> [TASK OBJECTIVE]: Each line below should be retyped exactly, with no pictures.

> [DATA BLOCK]:

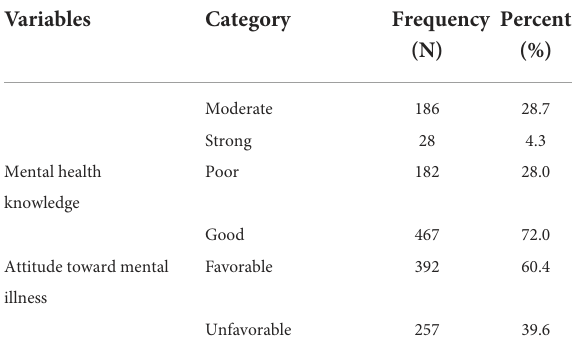
TABLE 1 Socio-demographic, clinical and psychosocial characteristics of Mattu town residents, South West Ethiopia, 2022 ( n =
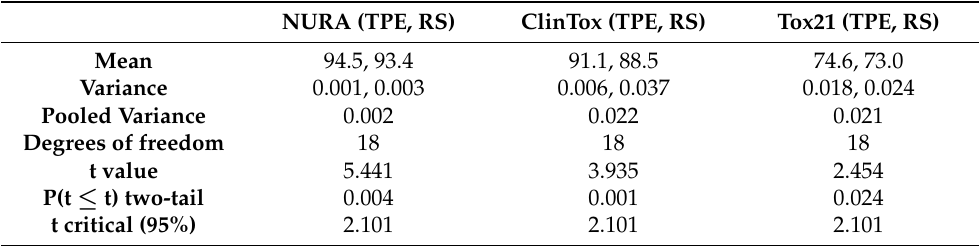
Table A3. Two-tailed t-test with a hypothesized zero mean difference for the three datasets consider- ing the best result among 10 replicas between tree-structured Parzen estimator (TPE) and random search (RS) on 3-fold cross validation. Variances were assumed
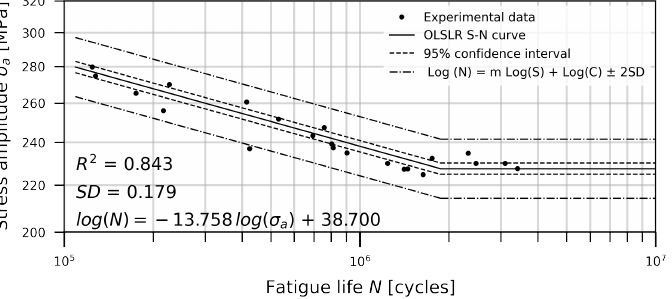
Figure 6. S-N curve obtained from the rotating bending experiments ( R = − 1) for specimens extracted from the rolling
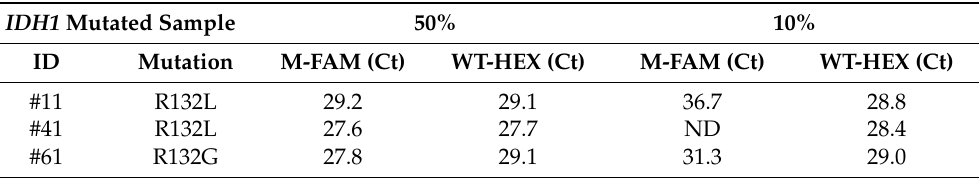
Table 3. Mean Ct obtained with IDH1 R132L and R132G mutated formalin-fixed paraffin-embedded (FFPE) samples pooled with IDH1 WT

> [SOLVED PROBLEM]:
TABLE 1 Socio-demographic, clinical and psychosocial characteristics of Mattu town residents, South West Ethiopia, 2022 ( n =
Table A3. Two-tailed t-test with a hypothesized zero mean difference for the three datasets consider- ing the best result among 10 replicas between tree-structured Parzen estimator (TPE) and random search (RS) on 3-fold cross validation. Variances were assumed
Figure 6. S-N curve obtained from the rotating bending experiments ( R = − 1) for specimens extracted from the rolling
Table 3. Mean Ct obtained with IDH1 R132L and R132G mutated formalin-fixed paraffin-embedded (FFPE) samples pooled with IDH1 WT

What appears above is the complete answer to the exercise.